The translator’s brief introduction makes plain that he knew of books 15-17, but ignored them.  Each book is around 50 pages of the GCS, and about 50 columns of Migne, so they are quite substantial.

The translator also ignored some extracts in Latin.  A second extract from book 1 is preserved in Pamphilus’ Apology for Origen, chapter 5, which exists only in a Latin version; but this is not translated by the ANF.  A chunk of book 7 is likewise preserved in Pamphilus, chapter 10.

Interestingly a portion of book 15 was translated in November 2007 by a certain Yoel Natan, using machine-translation, on this page.

Clearly there is a need for an English translation of the remaining material.  It seems a bit lengthy for me, but I have done no precise calculations.  It would be very nice to have it, though!

UPDATE (13/3/17): It seems that Justin Gohl has translated book 15, and has a version up at Academia.edu for comment!  Marvellous news!

  1. [1]So the PDF, p.294.

6 thoughts on “Origen’s Commentary on Matthew – what exists in English?
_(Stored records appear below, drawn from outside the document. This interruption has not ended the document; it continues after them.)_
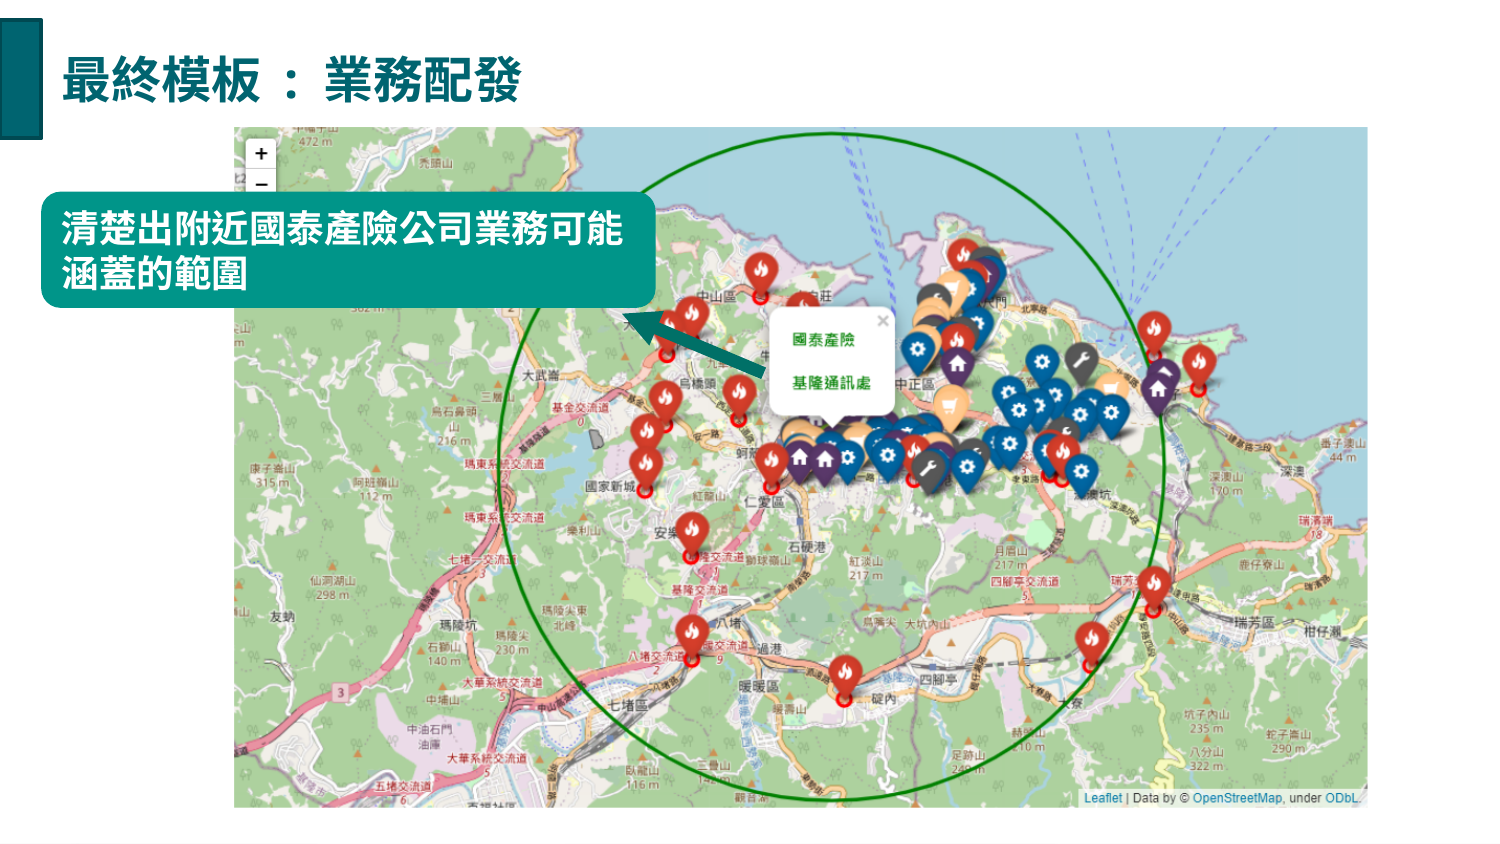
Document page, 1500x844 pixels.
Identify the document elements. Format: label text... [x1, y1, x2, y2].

text_box 清楚出附近國泰產險公司業務可能涵蓋的範圍 [41, 191, 225, 308]
picture [230, 126, 1377, 814]
text_box 最終模板 : 業務配發 [46, 41, 691, 117]
text_box [0, 18, 43, 140]
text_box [621, 313, 764, 374]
  1. Excellent analysis, as usual, Roger. That you have picked up some more fragments is good news. This is one that needs to be put into English, perhaps one volume for the Commentary and another for the homilies. I have never understood why this much quoted book is so overlooked.

  2. Justin Gohl has translated chapter 15 of the commentary on Matthew into English and has a draft up at Academia for comment.

  3. Roger, good news! Tom Scheck informed me today that Ronald E. Heine is doing a translation of Origen’s work on Matthew that survives in the Latin and Greek for Oxford. Heine did masterful translation of Origen’s Commentary on John and putting together the fragments of Origen’s Commentary on Ephesians.